Key Features of the Web Graph
Note- The web graph is a directed graph, meaning the edges have a direction.
- If page A links to page B, there is an edge from A to B, but not necessarily from B to A.
Bowtie Structure
The bowtie structure is a model that describes the overall shape of the web graph. It divides the web into several distinct regions:
- Strongly Connected Core (SCC): A large central component where every page can be reached from any other page via a series of hyperlinks.
- IN Component: Pages that can reach the SCC but cannot be reached from it.
- OUT Component: Pages that can be reached from the SCC but cannot reach it.
- Tendrils: Pages that are connected to the IN or OUT components but not to the SCC.
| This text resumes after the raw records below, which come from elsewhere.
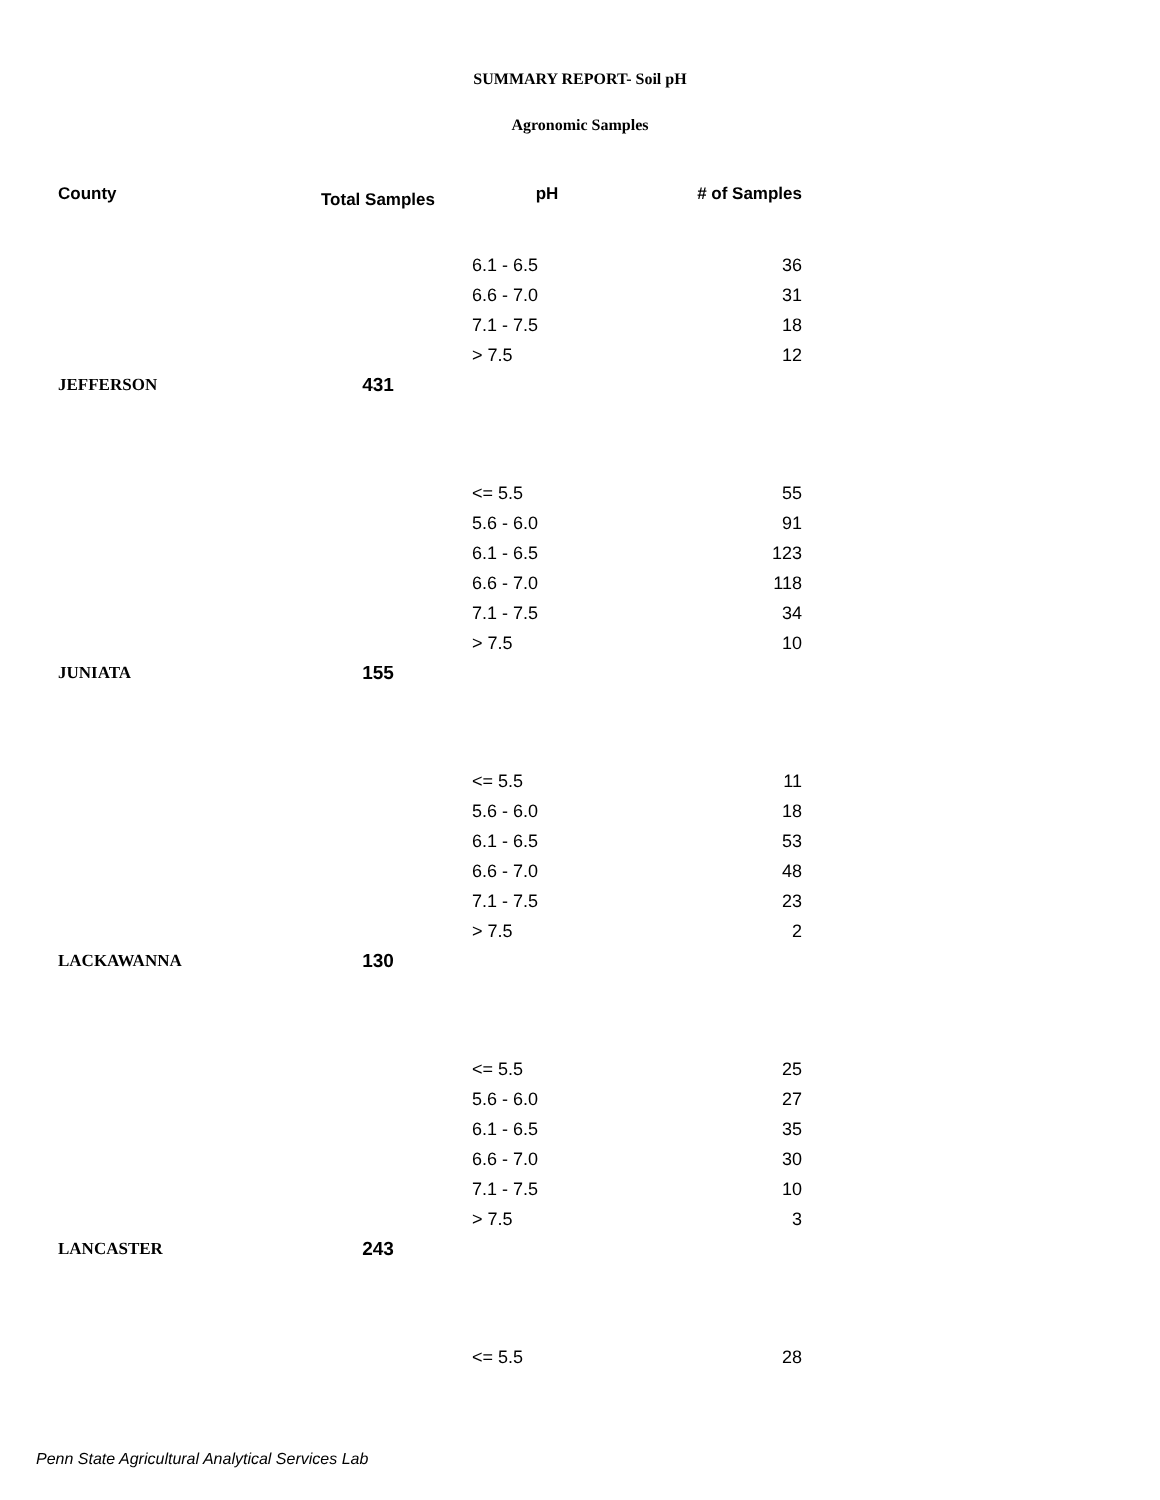SUMMARY REPORT- Soil pH
Agronomic Samples
| County | Total Samples | pH | # of Samples |
| --- | --- | --- | --- |
| | | 6.1 - 6.5 | 36 |
| | | 6.6 - 7.0 | 31 |
| | | 7.1 - 7.5 | 18 |
| | | > 7.5 | 12 |
| JEFFERSON | 431 | | |
| | | <= 5.5 | 55 |
| | | 5.6 - 6.0 | 91 |
| | | 6.1 - 6.5 | 123 |
| | | 6.6 - 7.0 | 118 |
| | | 7.1 - 7.5 | 34 |
| | | > 7.5 | 10 |
| JUNIATA | 155 | | |
| | | <= 5.5 | 11 |
| | | 5.6 - 6.0 | 18 |
| | | 6.1 - 6.5 | 53 |
| | | 6.6 - 7.0 | 48 |
| | | 7.1 - 7.5 | 23 |
| | | > 7.5 | 2 |
| LACKAWANNA | 130 | | |
| | | <= 5.5 | 25 |
| | | 5.6 - 6.0 | 27 |
| | | 6.1 - 6.5 | 35 |
| | | 6.6 - 7.0 | 30 |
| | | 7.1 - 7.5 | 10 |
| | | > 7.5 | 3 |
| LANCASTER | 243 | | |
| | | <= 5.5 | 28 |
Penn State Agricultural Analytical Services Lab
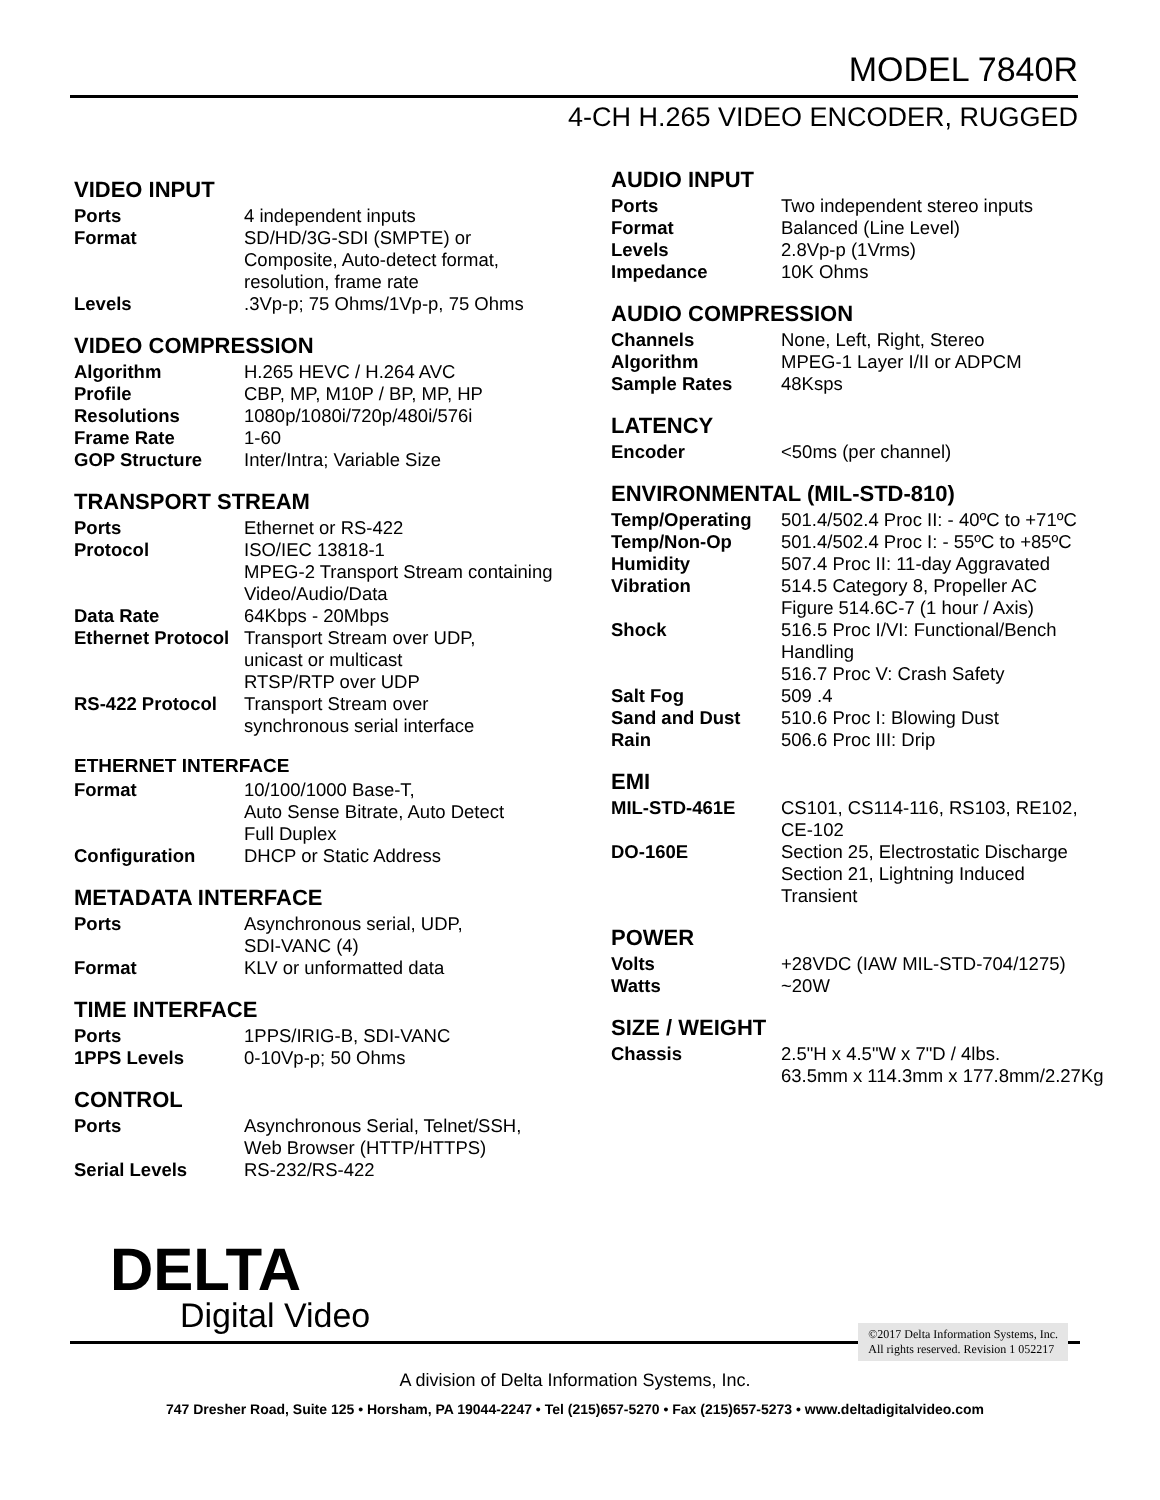MODEL 7840R
4-CH H.265 VIDEO ENCODER, RUGGED
VIDEO INPUT
| Ports | 4 independent inputs |
| Format | SD/HD/3G-SDI (SMPTE) or Composite, Auto-detect format, resolution, frame rate |
| Levels | .3Vp-p; 75 Ohms/1Vp-p, 75 Ohms |
VIDEO COMPRESSION
| Algorithm | H.265 HEVC / H.264 AVC |
| Profile | CBP, MP, M10P / BP, MP, HP |
| Resolutions | 1080p/1080i/720p/480i/576i |
| Frame Rate | 1-60 |
| GOP Structure | Inter/Intra; Variable Size |
TRANSPORT STREAM
| Ports | Ethernet or RS-422 |
| Protocol | ISO/IEC 13818-1 MPEG-2 Transport Stream containing Video/Audio/Data |
| Data Rate | 64Kbps - 20Mbps |
| Ethernet Protocol | Transport Stream over UDP, unicast or multicast RTSP/RTP over UDP |
| RS-422 Protocol | Transport Stream over synchronous serial interface |
ETHERNET INTERFACE
| Format | 10/100/1000 Base-T, Auto Sense Bitrate, Auto Detect Full Duplex |
| Configuration | DHCP or Static Address |
METADATA INTERFACE
| Ports | Asynchronous serial, UDP, SDI-VANC (4) |
| Format | KLV or unformatted data |
TIME INTERFACE
| Ports | 1PPS/IRIG-B, SDI-VANC |
| 1PPS Levels | 0-10Vp-p; 50 Ohms |
CONTROL
| Ports | Asynchronous Serial, Telnet/SSH, Web Browser (HTTP/HTTPS) |
| Serial Levels | RS-232/RS-422 |
AUDIO INPUT
| Ports | Two independent stereo inputs |
| Format | Balanced (Line Level) |
| Levels | 2.8Vp-p (1Vrms) |
| Impedance | 10K Ohms |
AUDIO COMPRESSION
| Channels | None, Left, Right, Stereo |
| Algorithm | MPEG-1 Layer I/II or ADPCM |
| Sample Rates | 48Ksps |
LATENCY
| Encoder | <50ms (per channel) |
ENVIRONMENTAL (MIL-STD-810)
| Temp/Operating | 501.4/502.4 Proc II: - 40ºC to +71ºC |
| Temp/Non-Op | 501.4/502.4 Proc I: - 55ºC to +85ºC |
| Humidity | 507.4 Proc II: 11-day Aggravated |
| Vibration | 514.5 Category 8, Propeller AC Figure 514.6C-7 (1 hour / Axis) |
| Shock | 516.5 Proc I/VI: Functional/Bench Handling 516.7 Proc V: Crash Safety |
| Salt Fog | 509 .4 |
| Sand and Dust | 510.6 Proc I: Blowing Dust |
| Rain | 506.6 Proc III: Drip |
EMI
| MIL-STD-461E | CS101, CS114-116, RS103, RE102, CE-102 |
| DO-160E | Section 25, Electrostatic Discharge Section 21, Lightning Induced Transient |
POWER
| Volts | +28VDC (IAW MIL-STD-704/1275) |
| Watts | ~20W |
SIZE / WEIGHT
| Chassis | 2.5"H x 4.5"W x 7"D / 4lbs. 63.5mm x 114.3mm x 177.8mm/2.27Kg |
DELTA
Digital Video
©2017 Delta Information Systems, Inc.
All rights reserved. Revision 1 052217
A division of Delta Information Systems, Inc.
747 Dresher Road, Suite 125 • Horsham, PA 19044-2247 • Tel (215)657-5270 • Fax (215)657-5273 • www.deltadigitalvideo.com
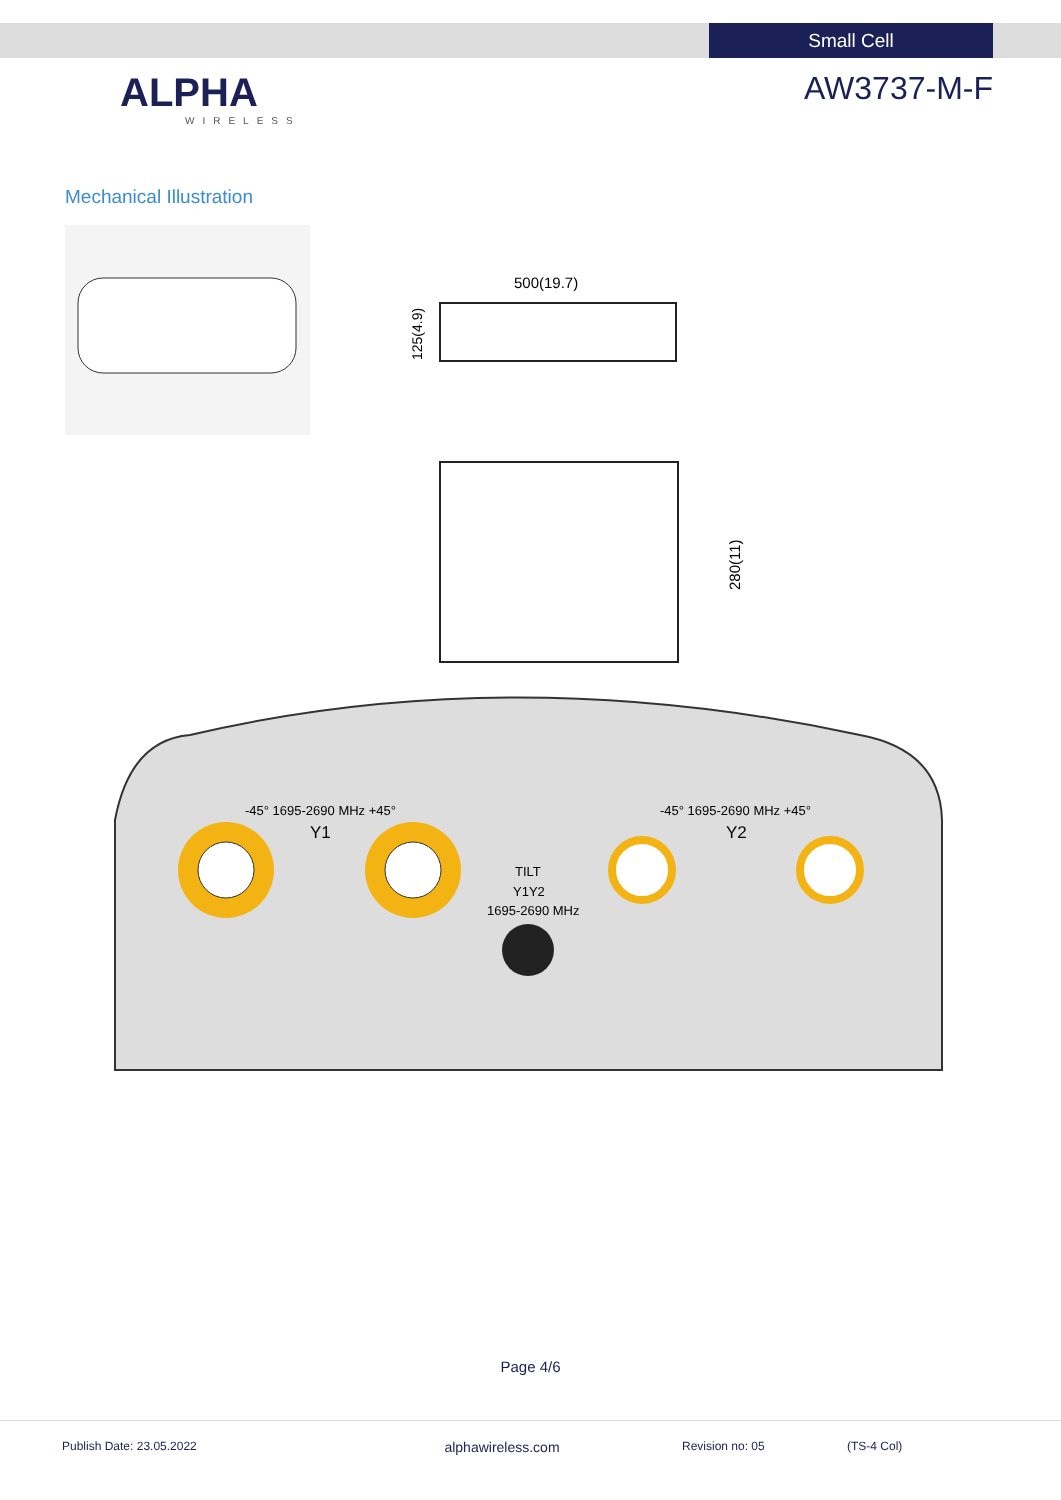Small Cell
ALPHA
WIRELESS
AW3737-M-F
Mechanical Illustration
500(19.7)
125(4.9)
280(11)
-45° 1695-2690 MHz +45°
Y1
-45° 1695-2690 MHz +45°
Y2
TILT
Y1Y2
1695-2690 MHz
Page 4/6
Publish Date: 23.05.2022 alphawireless.com Revision no: 05 (TS-4 Col)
- Disconnected Components: Pages that are completely isolated from the main structure.
Consider a university website:
- The homepage is part of the SCC because it links to and is linked from many other pages.
- An old event page might be in the OUT component if it is linked from the homepage but doesn't link back.
- A personal blog that links to the university but isn't linked from it would be in the IN component.
Strongly Connected Core (SCC)
The SCC is the heart of the web graph. It has several important properties:
- Mutual Reachability: Any page in the SCC can be reached from any other page within the SCC.
- High Connectivity: The SCC contains a large portion of the web's most important and frequently visited pages.
- Stability: The SCC is relatively stable over time, even as the web grows and changes.